Although I’ve been exposed to Disney entertainment all my life and usually liked it well enough, the first Disney-related thing I really obsessed over was EPCOT Center’s Future World. Why? Because it so perfectly spoke to my preexisting interest in science fiction and futurism. And as Disney’s focus on that kind of thing died away and attractions with that theme were removed forever, my interest in the parks atrophied. Believe me, I would love nothing better than for them to be great again. But the company would need totally new executive leadership and a complete restructuring of the Parks and Resorts division, not to mention an investment of billions upon billions of dollars to reverse the damage from the last 20 years or so, for that to happen.

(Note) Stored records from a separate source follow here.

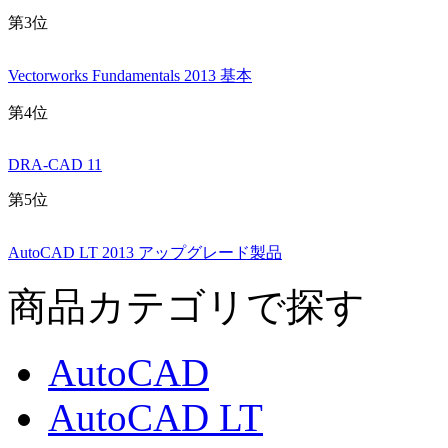
第3位
Vectorworks Fundamentals 2013 基本
第4位
DRA-CAD 11
第5位
AutoCAD LT 2013 アップグレード製品
商品カテゴリで探す
AutoCAD
AutoCAD LT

So I have a choice to make. I can keep writing the same few posts about what’s wrong with Disney World, which would just bore us all to death. Or I can write about other stuff, instead. After all, the little “What is futureprobe?” box at the top of the sidebar says that, in addition to being about EPCOT Center, this blog is also about Star Trek and other optimistic visions of the future. So I’m pretty sure I’m allowed to branch out a little. Don’t worry, I’ll still write about Disney-related things now and then and I’ll continue to talk about the company on Twitter and post pictures of the parks as they once were on my Tumblr. But the focus of this blog will shift.

I hope you’ll come along for the ride. If not, then that’s okay, too. It is, after all, a very big Internet.